New Customers, New Sales Methods

This innovative insight into the sales process was the catalyst for Paragon Direct. “We’ve built it for speed,” Benstock said. “Not that our customers would need to conduct a transaction in under a minute, but pretty much they can get to a negotiated price by themselves in under a minute. If they have a trade involved, or there’s financing involved, it will take slightly longer, but customers can navigate on their cell phone or however they access the Internet [with ease].”

Before this new transaction model can be fully adopted, however, some psychological barriers need to be overcome — both on the customer’s and the dealership’s side. “From the consumer standpoint, there’s a natural distrust of automobile dealers,” Benstock said. “So, when you’re offering to do this transaction completely online, and you’re offering transparency, it’s not something that they’re used to getting from dealers. Also, they’re not 100 percent comfortable doing such a transaction online yet. They will be, but initially, we are finding many of our customers are getting 70 or 80 percent through and then electing to conclude the transaction in the dealership. The good thing is they save a lot of time by doing most of the transaction online.”

From the dealership’s side, while transparency might be a scary prospect, it’s one Benstock believes must be implemented. “Our philosophy is that transparency can and should improve revenue by making it easier for customers to have access to the information they want online,” he said. “Imagine if you wanted to buy an iPhone online and they told you, ‘Come on in, and we’ll give you the price.’ It’s preposterous, and yet in dealerships around the country, that’s exactly what happens.”

Holistic Dealerships

In addition to changing the way dealerships interact with their customers, Benstock believes the way internal departments interact with each other needs to change as well. “Each department used to have to stand on its own independently,” he said. “Now, we need an interdependence of the departments. We have to look holistically at the profit centers at the dealership. For instance, you get the new car manager who doesn’t want to take a short deal when there’s a trade in. By not taking that deal, however, they’ve deprived the used car manager of a car and deprived the service department of a service RO. They didn’t look at that deal holistically. What gives any one manager the right to cut out those other departments? The managers of today need to have an excellent understanding of the complete business.”

The Future

“I think the current state of customer satisfaction with the buying process makes our market ripe for disruption,” Benstock said. In addition, he believes that even the model of automobile ownership will soon change. “I think dealerships are going to see consumers paying a monthly payment and being able to drive [or] shift out of cars without long-term commitments,” he said, “very much like what we’re doing with cell phones today. Let’s call it ‘flexible drive ownership.’ It will be the ability to pay a fixed monthly payment and drive an SUV when you need an SUV, to drive a coupe when you need a coupe and a sports car when you want to drive a sports car.”

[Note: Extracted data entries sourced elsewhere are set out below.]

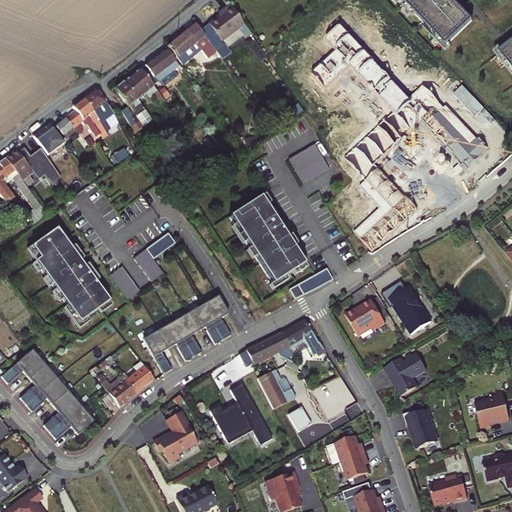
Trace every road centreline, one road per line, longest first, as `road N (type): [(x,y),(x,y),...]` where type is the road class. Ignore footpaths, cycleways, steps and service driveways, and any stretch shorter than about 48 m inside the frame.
road 1 (residential): [(313,301),(173,380),(80,461),(56,457),(0,393)]
road 2 (unclassified): [(204,0),(113,75),(0,148)]
road 3 (residential): [(511,170),(467,207),(313,301)]
road 4 (residential): [(313,301),(377,407),(414,511)]
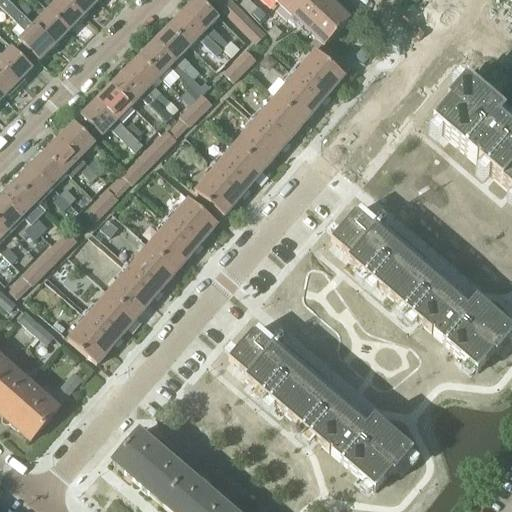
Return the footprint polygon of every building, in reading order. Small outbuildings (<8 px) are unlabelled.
[(26,17),(17,8),(8,0),(0,0),(0,5),(18,24),(27,34),(19,42),(40,62),(55,47),(35,26),(26,17)] [(83,18),(65,0),(60,0),(49,12),(69,33),(83,18)] [(97,4),(92,0),(65,0),(83,18),(97,4)] [(197,0),(195,0),(182,13),(230,60),(240,51),(231,43),(228,47),(209,28),(218,19),(197,0)] [(207,0),(254,47),(265,37),(228,0),(207,0)] [(283,0),(278,6),(315,42),(323,49),(325,47),(349,21),(327,0),(283,0)] [(23,2),(17,8),(26,17),(32,11),(23,2)] [(261,10),(254,18),(261,25),(268,17),(261,10)] [(49,12),(35,26),(55,47),(69,33),(49,12)] [(182,13),(168,28),(189,49),(197,41),(216,60),(225,68),(231,61),(230,61),(230,60),(182,13)] [(168,28),(153,43),(193,82),(200,76),(181,57),(189,49),(168,28)] [(307,49),(314,55),(315,54),(343,78),(351,69),(325,47),(323,49),(315,42),(307,49)] [(153,43),(139,58),(160,78),(167,71),(177,81),(178,80),(187,89),(193,82),(153,43)] [(0,69),(17,86),(33,70),(12,49),(3,58),(0,55),(0,69)] [(362,50),(355,59),(363,66),(370,58),(362,50)] [(246,53),(235,65),(245,74),(256,63),(246,53)] [(315,54),(314,55),(274,101),(303,126),(343,79),(343,78),(315,54)] [(270,56),(262,64),(270,72),(278,64),(270,56)] [(139,58),(124,73),(164,112),(170,106),(151,87),(160,78),(139,58)] [(245,74),(235,65),(224,76),(234,86),(245,74)] [(0,69),(0,95),(4,100),(17,86),(0,69)] [(124,73),(110,87),(131,108),(139,99),(166,126),(172,120),(164,112),(124,73)] [(449,109),(432,129),(511,197),(511,136),(499,125),(505,119),(466,85),(447,107),(449,109)] [(110,87),(96,102),(117,123),(131,108),(110,87)] [(181,100),(190,109),(191,109),(202,98),(208,92),(203,88),(197,94),(192,88),(181,100)] [(212,108),(202,98),(191,109),(201,119),(212,108)] [(274,101),(234,148),(263,173),(303,126),(274,101)] [(117,123),(96,102),(80,118),(101,138),(109,130),(135,157),(143,149),(135,141),(126,131),(117,123)] [(180,121),(177,124),(185,133),(188,129),(190,131),(201,119),(191,109),(190,109),(179,120),(180,121)] [(166,133),(161,138),(172,149),(177,144),(175,143),(185,133),(177,124),(167,134),(166,133)] [(73,125),(58,140),(80,160),(94,145),(73,125)] [(132,125),(126,131),(135,141),(141,135),(132,125)] [(161,138),(147,153),(158,163),(172,149),(161,138)] [(58,140),(44,154),(65,175),(80,160),(58,140)] [(263,173),(234,148),(194,195),(223,220),(263,173)] [(147,153),(131,169),(142,180),(158,163),(147,153)] [(44,154),(29,169),(51,190),(65,175),(44,154)] [(95,162),(88,169),(98,179),(105,172),(95,162)] [(29,169),(15,184),(36,205),(51,190),(29,169)] [(98,179),(88,169),(82,176),(92,185),(98,179)] [(122,179),(121,181),(129,189),(131,188),(132,189),(142,180),(131,169),(121,179),(122,179)] [(121,181),(110,192),(119,200),(129,189),(121,181)] [(15,184),(1,198),(22,219),(36,205),(15,184)] [(66,192),(60,199),(70,208),(76,201),(66,192)] [(108,192),(99,202),(109,212),(118,203),(117,202),(119,200),(110,192),(109,193),(108,192)] [(1,198),(0,199),(0,226),(8,234),(22,219),(1,198)] [(70,208),(60,199),(53,205),(63,215),(70,208)] [(109,212),(99,202),(85,215),(96,226),(109,212)] [(187,203),(147,250),(176,274),(216,228),(187,203)] [(354,215),(330,243),(350,260),(347,264),(477,375),(494,356),(496,358),(511,338),(511,332),(476,301),(467,312),(354,215)] [(37,221),(31,228),(41,238),(47,231),(37,221)] [(107,223),(99,233),(109,242),(117,232),(107,223)] [(41,238),(31,228),(24,234),(34,244),(41,238)] [(67,234),(55,246),(65,256),(77,244),(67,234)] [(55,246),(44,257),(55,267),(65,256),(55,246)] [(8,250),(2,257),(12,267),(18,260),(8,250)] [(147,250),(107,297),(136,321),(176,274),(147,250)] [(0,254),(0,268),(5,274),(12,267),(2,257),(0,254)] [(44,257),(34,268),(44,278),(55,267),(44,257)] [(34,268),(23,279),(32,288),(33,289),(44,278),(34,268)] [(32,288),(23,279),(11,292),(19,301),(32,288)] [(136,321),(107,297),(67,344),(96,368),(136,321)] [(8,300),(1,308),(9,316),(16,308),(8,300)] [(18,324),(25,330),(32,322),(25,315),(18,324)] [(25,330),(37,340),(44,332),(32,322),(25,330)] [(57,324),(54,328),(62,335),(65,331),(57,324)] [(44,332),(37,340),(47,349),(54,341),(44,332)] [(252,334),(228,362),(248,379),(245,383),(375,494),(392,475),(394,477),(413,454),(374,421),(365,431),(252,334)] [(0,382),(11,369),(0,359),(0,382)] [(11,369),(0,382),(0,415),(32,443),(59,411),(57,409),(65,400),(57,393),(49,403),(11,369)] [(73,375),(65,384),(73,391),(79,385),(81,382),(73,375)] [(65,385),(57,393),(65,400),(73,391),(65,384),(65,385)] [(112,467),(160,508),(188,476),(140,434),(112,467)] [(160,508),(163,511),(229,511),(188,476),(160,508)]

Benstock sees these changes as revolutionary for the auto sales business but believes dealers and GMs who consistently react instead of proactively meeting this future will suffer. “I think you’re going to continue to see more decompression,” he said. “I think you’re going to see a reduction in the number of dealerships and a reduction in the number of people employed at those dealerships. I think dealerships are going to be distributions points, and dealerships are going to have to be moving at the speed of the customer wherever the customer wants to be.”

Where some see a crisis, Benstock considers an opportunity for those willing to embrace it. “Change is going to come whether we like it or not,” he said. “The saying is ‘change or be changed.’ What our dads did, our mentors did, our predecessors did, some of those basic business philosophies certainly hold true. Others need to be completely revisited. We have to adapt. We have to adapt and be very, very flexible in our beliefs.”